Graduate Teaching Assistant
North Dakota State University
United States
Joshua M. Parcha is a second-year Ph.D. student at North Dakota State University. He received his M.A. in Communication and B.S. in Mathematics from Eastern Michigan University. His research mainly focuses on corporate social responsibility (CSR), examining the role communication plays in fostering business practices of virtue. He is currently working on several research projects that examine the oil industry and its impact on local communities. The oil industry is of particular interest to him because he lives in North Dakota, a state that has reaped the benefits and consequences of a recent oil boom. He is also interested in the CSR-risk communication link, exploring how risk messages can become a socially responsible practice for corporations and organizations to engage in with their publics. His work appears in Communication Teacher and Communication Currents, and he is actively working on publishing in additional communication and business journals. He has presented his research at the Central States Communication Association conference and the National Communication Association conference. Part of his M.A. thesis won a Top Student Paper Award at the 2014 National Communication Association conference. He currently teaches classes in public speaking, human communication, and interpersonal communication. He is constantly looking for new and innovative ways to engage his students in active and curious learning.

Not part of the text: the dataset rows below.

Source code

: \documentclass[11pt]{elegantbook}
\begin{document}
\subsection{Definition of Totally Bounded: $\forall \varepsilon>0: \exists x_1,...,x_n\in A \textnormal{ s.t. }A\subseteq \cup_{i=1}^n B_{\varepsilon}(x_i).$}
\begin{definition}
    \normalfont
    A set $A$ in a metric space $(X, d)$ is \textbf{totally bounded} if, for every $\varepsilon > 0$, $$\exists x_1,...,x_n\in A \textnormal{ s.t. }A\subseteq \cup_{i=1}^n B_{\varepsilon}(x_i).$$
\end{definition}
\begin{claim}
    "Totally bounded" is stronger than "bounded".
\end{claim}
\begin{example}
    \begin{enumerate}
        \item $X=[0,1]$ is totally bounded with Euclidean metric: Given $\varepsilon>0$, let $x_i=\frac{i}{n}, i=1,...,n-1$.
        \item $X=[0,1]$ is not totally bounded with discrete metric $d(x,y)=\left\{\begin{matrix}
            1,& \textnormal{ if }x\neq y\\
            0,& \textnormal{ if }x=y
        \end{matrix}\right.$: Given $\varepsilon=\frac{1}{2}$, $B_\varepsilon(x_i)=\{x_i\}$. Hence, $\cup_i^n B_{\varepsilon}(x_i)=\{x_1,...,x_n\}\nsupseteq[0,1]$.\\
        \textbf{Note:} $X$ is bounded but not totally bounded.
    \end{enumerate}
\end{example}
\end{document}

Dialectical Tensions of Risk Communication: A Case Study on Facebook’s Emotion Contagion
Littlefield and Sellnow (2015) developed an approach to the study of risk communication involving the identification of seven dialectical tensions encountered by decision-makers when disseminating risk messages during a crisis. Building on concepts from corporate social responsibility (CSR) and Littlefield and Sellnow’s framework, this presentation examines the variable and interactive nature of the dialectical tensions of risk communication during the Facebook Emotion Study crisis. Several learning objectives are drawn: (a) decision-makers should train for the changing nature of tensions; (b) the tensions of risk communication do not operate idiosyncratically, but instead are relationally influenced; (c) a corporation’s ethical concerns should take center stage, with economic and legal considerations becoming of peripheral focus; and (d) social media manipulation has the power to influence nearly every person in the world, placing large responsibility on social media corporations to remain virtuous and ethical members of modern society. Future directions for research are also discussed.